I have been waiting for this to be released for months. Willem Nyland trained as a chemist, then got turned on to Gurdjieff, becoming one of his key students and going on to co-found The Gurdjieff Foundation of New York. He set up a community around a barn in Warwick, New York, where he held Friday night music nights, playing ‘improvised’ piano on a specially tuned baby grand. He released 16 private press albums of his recordings, and this is just one of them, chosen for reissue simply because it is the one he recommended to the photographer Anselm Adams. Some of the pieces are heavy handed with a brutish elegance, others enact a tumbling dance across the keys. It doesn’t feel like someone playing joyously and freely for pure pleasure, nor is it restrained or indeed cathartic. It is an idiosyncratic sort of automatic playing, drawing on familiar progressions, chords and muscle memory. It sometimes feels like playing to exorcise a day at work; an exercise in shedding something without beginning from scratch. Nyland apparently said this music wasn’t meant to be ‘liked’ but taken in and digested, as a sort of relaxation, which is how I encountered it before reading that instruction. It is strangely compelling and I return to it often. It is not ‘good’ piano playing, you understand, but if that was a condition of entry you would not be reading me here.   

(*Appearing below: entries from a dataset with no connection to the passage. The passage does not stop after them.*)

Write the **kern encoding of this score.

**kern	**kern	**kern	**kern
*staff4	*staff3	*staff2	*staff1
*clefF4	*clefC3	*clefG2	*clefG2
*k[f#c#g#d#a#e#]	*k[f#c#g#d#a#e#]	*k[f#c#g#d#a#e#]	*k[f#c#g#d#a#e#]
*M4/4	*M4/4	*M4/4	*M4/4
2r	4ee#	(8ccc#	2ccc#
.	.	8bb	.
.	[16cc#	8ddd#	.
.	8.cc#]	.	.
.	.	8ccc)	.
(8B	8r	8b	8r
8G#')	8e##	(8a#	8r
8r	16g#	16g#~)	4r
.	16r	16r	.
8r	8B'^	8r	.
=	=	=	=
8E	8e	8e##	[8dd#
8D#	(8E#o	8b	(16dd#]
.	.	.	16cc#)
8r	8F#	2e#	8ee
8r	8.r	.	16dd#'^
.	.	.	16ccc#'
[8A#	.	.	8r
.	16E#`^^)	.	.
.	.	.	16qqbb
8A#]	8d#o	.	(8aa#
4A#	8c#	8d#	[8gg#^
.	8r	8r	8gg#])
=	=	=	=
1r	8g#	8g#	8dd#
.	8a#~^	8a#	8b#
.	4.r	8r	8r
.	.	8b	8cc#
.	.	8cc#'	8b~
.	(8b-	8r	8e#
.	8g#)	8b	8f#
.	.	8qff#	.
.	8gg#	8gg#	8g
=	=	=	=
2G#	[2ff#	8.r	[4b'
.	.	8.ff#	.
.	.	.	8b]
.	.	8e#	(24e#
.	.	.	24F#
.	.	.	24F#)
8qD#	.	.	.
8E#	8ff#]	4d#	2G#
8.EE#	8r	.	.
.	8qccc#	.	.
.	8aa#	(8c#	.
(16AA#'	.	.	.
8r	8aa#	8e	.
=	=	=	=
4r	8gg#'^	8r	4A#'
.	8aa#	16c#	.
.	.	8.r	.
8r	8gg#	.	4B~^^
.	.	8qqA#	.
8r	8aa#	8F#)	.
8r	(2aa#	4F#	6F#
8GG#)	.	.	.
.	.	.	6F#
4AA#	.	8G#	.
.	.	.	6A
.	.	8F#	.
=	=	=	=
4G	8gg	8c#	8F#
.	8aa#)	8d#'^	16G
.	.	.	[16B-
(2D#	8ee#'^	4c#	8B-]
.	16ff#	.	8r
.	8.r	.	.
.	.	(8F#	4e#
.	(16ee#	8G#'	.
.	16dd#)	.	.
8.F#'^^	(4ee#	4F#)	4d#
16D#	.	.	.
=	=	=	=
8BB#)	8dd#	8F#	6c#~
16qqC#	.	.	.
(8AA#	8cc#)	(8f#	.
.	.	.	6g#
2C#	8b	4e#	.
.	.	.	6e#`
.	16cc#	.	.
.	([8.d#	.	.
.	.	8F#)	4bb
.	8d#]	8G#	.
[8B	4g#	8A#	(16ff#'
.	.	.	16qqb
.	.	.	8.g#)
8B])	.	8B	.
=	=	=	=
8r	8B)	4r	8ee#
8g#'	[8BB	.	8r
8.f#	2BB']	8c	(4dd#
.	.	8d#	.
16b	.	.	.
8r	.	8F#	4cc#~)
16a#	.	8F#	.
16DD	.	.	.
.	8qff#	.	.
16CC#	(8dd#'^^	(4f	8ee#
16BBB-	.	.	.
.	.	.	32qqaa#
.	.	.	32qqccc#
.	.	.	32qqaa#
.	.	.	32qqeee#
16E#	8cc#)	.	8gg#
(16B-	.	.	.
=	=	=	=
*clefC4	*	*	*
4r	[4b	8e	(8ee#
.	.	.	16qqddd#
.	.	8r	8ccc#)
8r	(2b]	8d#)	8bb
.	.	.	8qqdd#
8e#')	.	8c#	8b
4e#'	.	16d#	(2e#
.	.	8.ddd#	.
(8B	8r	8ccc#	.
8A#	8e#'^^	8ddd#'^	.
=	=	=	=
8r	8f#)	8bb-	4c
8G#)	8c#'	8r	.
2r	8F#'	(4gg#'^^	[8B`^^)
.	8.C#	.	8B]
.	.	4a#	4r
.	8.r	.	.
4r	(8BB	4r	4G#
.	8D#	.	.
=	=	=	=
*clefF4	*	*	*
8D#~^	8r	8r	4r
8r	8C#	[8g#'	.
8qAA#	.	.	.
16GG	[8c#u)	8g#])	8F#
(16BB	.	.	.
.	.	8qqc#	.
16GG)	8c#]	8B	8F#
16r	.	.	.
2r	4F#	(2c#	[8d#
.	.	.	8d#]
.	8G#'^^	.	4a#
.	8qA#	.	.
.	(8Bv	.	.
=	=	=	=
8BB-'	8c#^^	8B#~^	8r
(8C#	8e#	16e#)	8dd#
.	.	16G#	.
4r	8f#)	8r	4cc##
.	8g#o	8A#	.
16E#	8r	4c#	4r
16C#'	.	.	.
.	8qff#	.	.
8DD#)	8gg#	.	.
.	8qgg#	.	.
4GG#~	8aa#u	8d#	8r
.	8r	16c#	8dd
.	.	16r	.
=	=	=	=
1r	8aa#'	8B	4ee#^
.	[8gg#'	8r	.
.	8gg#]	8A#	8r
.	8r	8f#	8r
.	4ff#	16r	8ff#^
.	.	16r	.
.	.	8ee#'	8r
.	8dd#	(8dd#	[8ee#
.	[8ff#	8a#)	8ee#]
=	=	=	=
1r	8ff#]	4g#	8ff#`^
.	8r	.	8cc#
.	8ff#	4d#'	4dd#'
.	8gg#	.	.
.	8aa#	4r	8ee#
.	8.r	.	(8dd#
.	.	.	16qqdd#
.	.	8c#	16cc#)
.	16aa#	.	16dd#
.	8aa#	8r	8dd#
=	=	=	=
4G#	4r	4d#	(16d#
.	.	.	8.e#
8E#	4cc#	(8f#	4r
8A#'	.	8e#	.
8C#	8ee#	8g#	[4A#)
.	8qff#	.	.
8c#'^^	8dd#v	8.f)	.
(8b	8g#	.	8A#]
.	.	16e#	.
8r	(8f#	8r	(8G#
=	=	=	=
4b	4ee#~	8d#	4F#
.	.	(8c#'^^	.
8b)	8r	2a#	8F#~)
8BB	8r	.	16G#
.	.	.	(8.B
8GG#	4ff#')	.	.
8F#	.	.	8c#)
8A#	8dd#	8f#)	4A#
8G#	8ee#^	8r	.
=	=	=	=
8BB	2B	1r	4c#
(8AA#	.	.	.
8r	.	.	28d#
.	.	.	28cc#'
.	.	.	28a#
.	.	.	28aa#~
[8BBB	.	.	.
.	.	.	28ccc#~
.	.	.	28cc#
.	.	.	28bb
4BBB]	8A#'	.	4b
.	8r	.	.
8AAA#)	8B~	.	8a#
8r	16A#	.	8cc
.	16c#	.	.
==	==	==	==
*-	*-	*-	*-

石を拾った宮岡永樹 / Yonju MiyaokaTall Grass

Speaking of which, I must mention Tall Grass, a label I have been listening to after doing some work scoping out all the Ché-Shizu that exists, run by the artist on this new release, Yonju Miyaoka (who has played with Chie Mukai and other luminaries of the Japanese underground, and reissued a Ché-Shizu live album). If you like to hear someone play their instrument well, look away now. If you liked My Bloody Sex Party and would have liked them to do a folk album, this is for you. It’s about as close to the bone of non-music as you can get while still nibbling off bits of flesh and song. A real art brut of a thing, it might be best to listen to it backwards, as the standout track is the bonus and will get you on side, dedicated as it is to the one and only Michio Kadotani (one half of Rotting Telepathies with Asahito Nanjo, and who made one of my favourite ever PSF albums, also called Rotting Telepathies). The first quacking, honking missive on the other hand, is fairly perplexing. By track three a hurdy gurdy arrives, haltingly, and something is ground out of it. The longest piece, which translates to ‘August, if you think it’ll happen again’, is sweetly naive and charming in tentative strummed guitar and missed repetitions, like Tori Kudo covering early Richard Dawson.      

Lori GoldstonOpen SpaceSelf-Released

Feel like I cover a lot of Lori Goldston on this column, proportionally speaking, particularly given the amount of music flying off the presses at any one time, so I thought about putting this in AOB, but I figured that would just be doing it a disservice. Goldston’s releases are always so solid, so good, but often released with little to no fanfare and easily missed. I was walloped here with a toothy roar coming from just her cello, amp and distortion pedal, all recorded in one sitting. That pedal really gives it a bite; is muscular and strong and she rides the tones, harnessing, restraining and releasing; sometimes letting it flow loose and wild, at others drawing back to steady the galloping drones. No notes.   

AOB

Lots of AOB extras this time around. Firstly, back in 2011/12 Phew, Erika Kobayashi, and Dieter Moebius released an album called Radium Girls. It’s being reissued by Bureau B and I am reviewing it here. Some live releases to note: Ektro have also released a 2005 recording of Trad Gras live in Pori, I think I’ve heard them play this set, it’s lovely, one for the completist heads. The live recordings of the terrifically psychedelically blistering Incapacitants two-nighter at Cafe Oto is also out, a howling two sets of poly-poly-poly-phonic noise. Rum Music favourites Valentina Magaletti and YPY (aka Koshiro Hino of goat (JP)) have made a record together which is incoming here and Bokeh have released a 12″ of grot-dub anarchists Reducer doing their Sleng Teng. Finally, I just caught this before I filed, a little like Bertoia meeting gamelan, in curious new music recordings by lesser-known percussionist and composer Doris Dennison.